**What is expected:** Please show each line of the listing below that contains the string "định". Letter case matters.
-.-.-
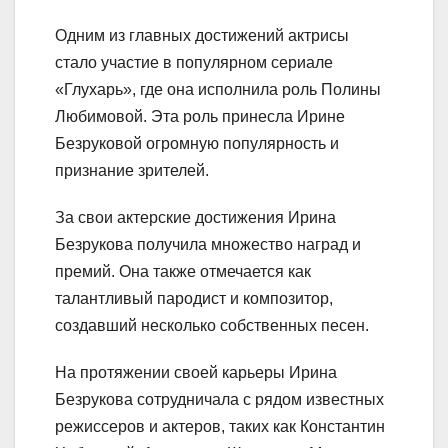
Одним из главных достижений актрисы
стало участие в популярном сериале
«Глухарь», где она исполнила роль Полины
Любимовой. Эта роль принесла Ирине
Безруковой огромную популярность и
признание зрителей.
За свои актерские достижения Ирина
Безрукова получила множество наград и
премий. Она также отмечается как
талантливый пародист и композитор,
создавший несколько собственных песен.
На протяжении своей карьеры Ирина
Безрукова сотрудничала с рядом известных
режиссеров и актеров, таких как Константин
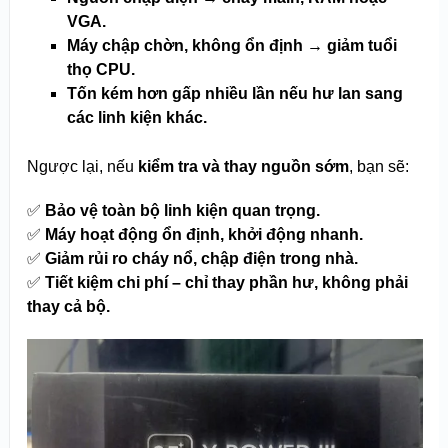
VGA.
Máy chập chờn, không ổn định → giảm tuổi
thọ CPU.
Tốn kém hơn gấp nhiều lần nếu hư lan sang
các linh kiện khác.
Ngược lại, nếu
kiểm tra và thay nguồn sớm
, bạn sẽ:
✅
Bảo vệ toàn bộ linh kiện quan trọng.
✅
Máy hoạt động ổn định, khởi động nhanh.
✅
Giảm rủi ro cháy nổ, chập điện trong nhà.
✅
Tiết kiệm chi phí – chỉ thay phần hư, không phải
thay cả bộ.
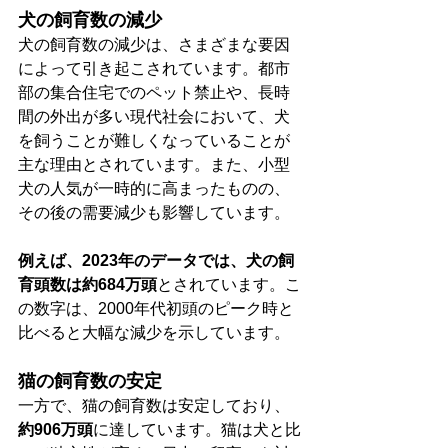
犬の飼育数の減少
犬の飼育数の減少は、さまざまな要因
によって引き起こされています。都市
部の集合住宅でのペット禁止や、長時
間の外出が多い現代社会において、犬
を飼うことが難しくなっていることが
主な理由とされています。また、小型
犬の人気が一時的に高まったものの、
その後の需要減少も影響しています。
例えば、2023年のデータでは、犬の飼
育頭数は約684万頭
とされています。こ
の数字は、2000年代初頭のピーク時と
比べると大幅な減少を示しています。
猫の飼育数の安定
一方で、猫の飼育数は安定しており、
約906万頭
に達しています。猫は犬と比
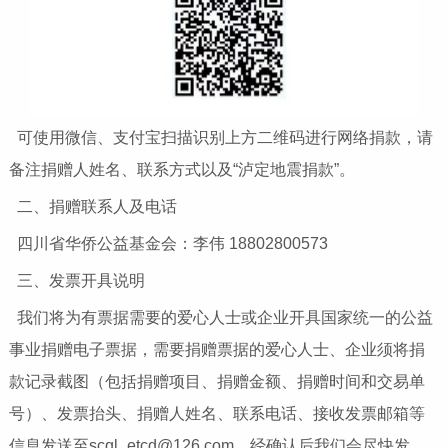
可使用微信、支付宝扫描识别上方二维码进行网络捐款，请
备注捐赠人姓名、联系方式以及“泸定地震捐款”。
二、捐赠联系人及电话
四川省华侨公益基金会：李伟 18802800573
三、发票开具说明
我们将为有票据需要的爱心人士或企业开具国家统一的公益
事业捐赠电子票据，需要捐赠票据的爱心人士、企业须将捐
款记录截图（包括捐赠项目、捐赠金额、捐赠时间和交易单
号）、发票抬头、捐赠人姓名、联系电话、接收发票邮箱等
信息发送至scql_etcd@126.com，经确认后我们会尽快发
-.-.-
**Response to the task:**
Máy chập chờn, không ổn định → giảm tuổi
Máy hoạt động ổn định, khởi động nhanh.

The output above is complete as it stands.